Plaintiffs filed a class action against the defendants regarding labeling of its ginger ale. Plaintiffs hired a Nutrition Expert Witness to provide testimony. The defendants filed a motion to exclude this testimony. The court granted the motion in part and denied it in part.
Facts: This case (Jackie Fitzhenry-Russell et al v. Dr Pepper Snapple Group, Inc. et al – United States District Court – Northern District of California – November 2nd. 2018) involves a putative class action alleging that the defendant misleads consumers by labeling its ginger ale as containing “real ginger” but that there is allegedly no actual ginger in the soda. The plaintiffs hired Nutrition Expert Witness Annette Hottenstein to provide testimony on their behalf. The defendants have hired a motion to exclude the expert witness testimony of Ms. Hottenstein.
Discussion: The defendants argue that Hottenstein’s testimony about whether the ginger flavor in their ginger ale is from “real ginger” should be stricken because she is not qualified to calculate the sensory perceptibility of an ingredient using long-form math. In addition, the defendant’s argue that Hottenstein’s testimony should not be allowed to the extent that she testifies that consumers perceive a ginger taste due to the drink’s packaging.
Hottenstein’s report summarizes the analyses conducted by two other experts, who both analyzed the amount of ginger compounds in the defendants’ ginger ale. Hottenstein used these experts’ data in a series of calculations to determine the ginger oleoresin content of the ginger ale. She then cross-referenced these levels to a standard reference for flavor ingredients to determine whether the ginger flavor in the ginger ale can be attributed to ginger oleoresin. She opines that the ginger oleoresin content is too low to be perceptible.
The defendants argue that Hottenstein has no history of analyzing sensory perceptibility using math. The defendants do point out that this is the first time that Ms. Hottenstein has used this method to test perceptibility and Hottenstein has represented that taste tests are the best way to test perceptibility.
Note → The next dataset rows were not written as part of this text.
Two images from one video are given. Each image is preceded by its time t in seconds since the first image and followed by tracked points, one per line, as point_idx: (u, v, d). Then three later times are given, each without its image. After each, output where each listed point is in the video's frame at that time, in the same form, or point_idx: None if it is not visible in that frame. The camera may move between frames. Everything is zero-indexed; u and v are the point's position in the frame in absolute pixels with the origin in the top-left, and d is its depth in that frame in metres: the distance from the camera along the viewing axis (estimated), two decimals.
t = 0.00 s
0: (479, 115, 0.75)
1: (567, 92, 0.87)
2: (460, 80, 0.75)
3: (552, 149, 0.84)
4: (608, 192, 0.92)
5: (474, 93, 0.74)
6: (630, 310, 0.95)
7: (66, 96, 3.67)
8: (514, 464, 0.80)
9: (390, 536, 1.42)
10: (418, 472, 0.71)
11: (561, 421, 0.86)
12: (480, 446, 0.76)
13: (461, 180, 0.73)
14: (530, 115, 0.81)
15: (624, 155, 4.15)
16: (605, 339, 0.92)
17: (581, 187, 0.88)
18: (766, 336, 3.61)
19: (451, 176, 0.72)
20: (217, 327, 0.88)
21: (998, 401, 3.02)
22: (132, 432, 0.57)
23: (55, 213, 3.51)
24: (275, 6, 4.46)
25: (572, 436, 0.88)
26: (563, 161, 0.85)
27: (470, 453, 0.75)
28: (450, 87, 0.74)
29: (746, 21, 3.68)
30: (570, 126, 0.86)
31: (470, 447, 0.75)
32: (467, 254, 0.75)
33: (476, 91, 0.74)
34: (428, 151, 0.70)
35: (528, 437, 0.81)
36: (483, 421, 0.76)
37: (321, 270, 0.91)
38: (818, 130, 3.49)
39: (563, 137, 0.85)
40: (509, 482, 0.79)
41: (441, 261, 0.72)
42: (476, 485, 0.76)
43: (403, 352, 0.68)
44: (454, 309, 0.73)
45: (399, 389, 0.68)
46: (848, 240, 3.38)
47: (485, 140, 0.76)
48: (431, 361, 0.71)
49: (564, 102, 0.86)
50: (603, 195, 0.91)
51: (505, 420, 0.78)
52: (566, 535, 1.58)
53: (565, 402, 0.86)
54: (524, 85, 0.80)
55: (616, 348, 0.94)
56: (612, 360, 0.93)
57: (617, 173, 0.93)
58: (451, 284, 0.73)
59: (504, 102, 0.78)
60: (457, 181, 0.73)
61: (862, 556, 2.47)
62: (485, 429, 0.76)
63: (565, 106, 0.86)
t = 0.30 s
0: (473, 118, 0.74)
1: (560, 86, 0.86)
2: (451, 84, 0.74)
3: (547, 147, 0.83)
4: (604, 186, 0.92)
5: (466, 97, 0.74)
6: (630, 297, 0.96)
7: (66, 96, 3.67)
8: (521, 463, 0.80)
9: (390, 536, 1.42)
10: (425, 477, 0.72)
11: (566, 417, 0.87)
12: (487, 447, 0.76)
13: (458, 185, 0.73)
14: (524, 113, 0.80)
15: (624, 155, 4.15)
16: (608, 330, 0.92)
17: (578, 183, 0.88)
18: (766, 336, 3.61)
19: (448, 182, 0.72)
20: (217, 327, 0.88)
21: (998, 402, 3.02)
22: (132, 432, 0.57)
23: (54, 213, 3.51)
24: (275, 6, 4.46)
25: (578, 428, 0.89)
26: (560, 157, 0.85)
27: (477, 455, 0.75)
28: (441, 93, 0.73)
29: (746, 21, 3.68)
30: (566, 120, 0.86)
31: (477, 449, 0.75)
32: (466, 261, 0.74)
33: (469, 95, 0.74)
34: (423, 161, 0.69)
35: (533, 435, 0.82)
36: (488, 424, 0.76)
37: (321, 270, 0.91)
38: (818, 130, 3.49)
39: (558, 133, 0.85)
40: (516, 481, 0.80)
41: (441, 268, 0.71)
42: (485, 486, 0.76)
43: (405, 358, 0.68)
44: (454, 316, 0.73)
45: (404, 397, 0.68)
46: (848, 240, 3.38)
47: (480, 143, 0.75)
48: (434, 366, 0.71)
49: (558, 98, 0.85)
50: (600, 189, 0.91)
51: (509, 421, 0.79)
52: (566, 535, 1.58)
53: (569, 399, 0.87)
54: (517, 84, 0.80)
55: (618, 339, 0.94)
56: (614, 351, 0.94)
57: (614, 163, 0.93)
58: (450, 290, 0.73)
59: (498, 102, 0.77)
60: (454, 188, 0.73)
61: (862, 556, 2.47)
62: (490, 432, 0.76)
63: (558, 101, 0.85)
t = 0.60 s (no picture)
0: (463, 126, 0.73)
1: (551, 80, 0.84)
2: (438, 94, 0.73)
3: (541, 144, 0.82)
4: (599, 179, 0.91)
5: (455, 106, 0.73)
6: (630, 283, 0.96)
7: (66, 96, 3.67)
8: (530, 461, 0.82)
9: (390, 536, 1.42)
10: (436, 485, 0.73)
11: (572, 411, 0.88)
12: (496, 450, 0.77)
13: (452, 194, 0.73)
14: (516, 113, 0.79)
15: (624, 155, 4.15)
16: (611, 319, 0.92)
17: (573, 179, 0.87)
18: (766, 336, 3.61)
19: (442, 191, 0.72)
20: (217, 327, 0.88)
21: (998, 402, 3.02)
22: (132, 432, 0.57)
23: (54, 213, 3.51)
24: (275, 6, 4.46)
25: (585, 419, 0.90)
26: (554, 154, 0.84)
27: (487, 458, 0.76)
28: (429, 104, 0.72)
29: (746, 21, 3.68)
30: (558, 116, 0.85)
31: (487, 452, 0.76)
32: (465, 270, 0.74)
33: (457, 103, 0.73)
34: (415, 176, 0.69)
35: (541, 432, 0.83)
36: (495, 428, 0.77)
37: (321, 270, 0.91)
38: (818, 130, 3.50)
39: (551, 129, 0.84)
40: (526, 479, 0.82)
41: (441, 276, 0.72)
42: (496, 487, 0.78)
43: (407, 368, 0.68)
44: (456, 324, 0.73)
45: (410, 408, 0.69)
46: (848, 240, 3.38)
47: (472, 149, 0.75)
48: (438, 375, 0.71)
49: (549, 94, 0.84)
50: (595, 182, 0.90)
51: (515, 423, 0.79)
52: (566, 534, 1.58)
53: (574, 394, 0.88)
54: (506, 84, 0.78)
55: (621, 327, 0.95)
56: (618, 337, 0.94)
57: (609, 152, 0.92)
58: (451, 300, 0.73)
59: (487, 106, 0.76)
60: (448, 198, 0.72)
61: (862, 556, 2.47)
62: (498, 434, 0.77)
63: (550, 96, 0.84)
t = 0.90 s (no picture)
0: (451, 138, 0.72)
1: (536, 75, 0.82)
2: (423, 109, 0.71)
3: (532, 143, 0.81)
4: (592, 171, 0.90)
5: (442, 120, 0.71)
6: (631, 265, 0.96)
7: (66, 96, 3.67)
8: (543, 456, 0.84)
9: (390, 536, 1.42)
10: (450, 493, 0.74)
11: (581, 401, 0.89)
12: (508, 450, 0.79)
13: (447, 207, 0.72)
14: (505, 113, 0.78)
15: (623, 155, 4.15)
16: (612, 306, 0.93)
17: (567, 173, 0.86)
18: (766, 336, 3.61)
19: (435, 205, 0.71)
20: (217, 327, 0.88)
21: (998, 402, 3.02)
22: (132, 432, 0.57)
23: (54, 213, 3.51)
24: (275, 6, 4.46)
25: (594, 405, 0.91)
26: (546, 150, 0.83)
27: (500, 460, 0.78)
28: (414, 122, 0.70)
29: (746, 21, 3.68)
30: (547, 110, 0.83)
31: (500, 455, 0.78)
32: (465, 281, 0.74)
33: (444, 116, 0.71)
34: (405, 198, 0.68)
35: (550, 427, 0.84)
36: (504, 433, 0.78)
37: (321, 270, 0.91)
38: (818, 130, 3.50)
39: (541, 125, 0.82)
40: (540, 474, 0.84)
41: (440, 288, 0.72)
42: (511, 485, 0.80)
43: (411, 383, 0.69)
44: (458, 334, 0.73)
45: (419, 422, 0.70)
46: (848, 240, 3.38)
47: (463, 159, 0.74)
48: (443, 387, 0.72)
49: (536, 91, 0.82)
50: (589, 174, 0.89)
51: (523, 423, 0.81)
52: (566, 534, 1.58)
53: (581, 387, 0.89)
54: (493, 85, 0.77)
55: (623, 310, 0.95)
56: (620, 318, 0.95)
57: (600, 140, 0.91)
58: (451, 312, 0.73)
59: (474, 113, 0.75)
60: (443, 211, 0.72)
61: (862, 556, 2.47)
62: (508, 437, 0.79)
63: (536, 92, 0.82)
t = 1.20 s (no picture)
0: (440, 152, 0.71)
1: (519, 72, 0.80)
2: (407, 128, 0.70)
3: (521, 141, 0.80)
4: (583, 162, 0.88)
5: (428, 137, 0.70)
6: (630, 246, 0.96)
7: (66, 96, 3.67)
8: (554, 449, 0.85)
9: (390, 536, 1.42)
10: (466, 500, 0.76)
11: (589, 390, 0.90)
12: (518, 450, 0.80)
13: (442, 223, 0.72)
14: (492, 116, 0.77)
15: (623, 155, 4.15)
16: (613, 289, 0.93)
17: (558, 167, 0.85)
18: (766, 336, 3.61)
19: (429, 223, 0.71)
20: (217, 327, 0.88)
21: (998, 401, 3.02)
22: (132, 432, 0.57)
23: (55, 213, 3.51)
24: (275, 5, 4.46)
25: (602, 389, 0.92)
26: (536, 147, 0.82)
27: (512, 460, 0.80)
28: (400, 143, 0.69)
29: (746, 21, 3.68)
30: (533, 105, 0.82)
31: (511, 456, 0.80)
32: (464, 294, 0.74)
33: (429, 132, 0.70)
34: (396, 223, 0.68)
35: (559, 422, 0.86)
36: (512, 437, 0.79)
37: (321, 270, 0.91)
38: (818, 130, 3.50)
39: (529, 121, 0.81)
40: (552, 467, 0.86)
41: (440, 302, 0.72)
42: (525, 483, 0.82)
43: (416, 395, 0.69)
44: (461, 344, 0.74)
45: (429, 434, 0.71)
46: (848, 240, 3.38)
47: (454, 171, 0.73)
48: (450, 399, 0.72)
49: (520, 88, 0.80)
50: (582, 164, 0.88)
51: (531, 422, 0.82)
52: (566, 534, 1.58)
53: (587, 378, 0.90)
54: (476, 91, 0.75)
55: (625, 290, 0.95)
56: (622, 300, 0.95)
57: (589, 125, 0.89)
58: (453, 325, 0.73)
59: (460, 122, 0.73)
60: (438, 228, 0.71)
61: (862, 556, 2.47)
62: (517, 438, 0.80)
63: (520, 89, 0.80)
The court opines that these arguments go to the weight of the testimony, not its admissibility. The court continues by stating that the fact that Hottenstein has apparently never done these calculations before does not mean that her opinion is not reliable. The court continues by stating that the calculations involve only basic arithmetic. The court also opines that the fact that Hottenstein’s conclusion may be at odds with published taste thresholds doesn’t mean that it is sufficient grounds to strike her testimony.
The defendants also argue that Hottenstein’s opinions about product packaging should be excluded because she doesn’t have any expertise regarding consumer psychology and packaging. The court agrees with this argument and excludes this portion of her testimony.
Conclusion: The motion to exclude the expert witness testimony of Annette Hottenstein is granted in part and denied in part.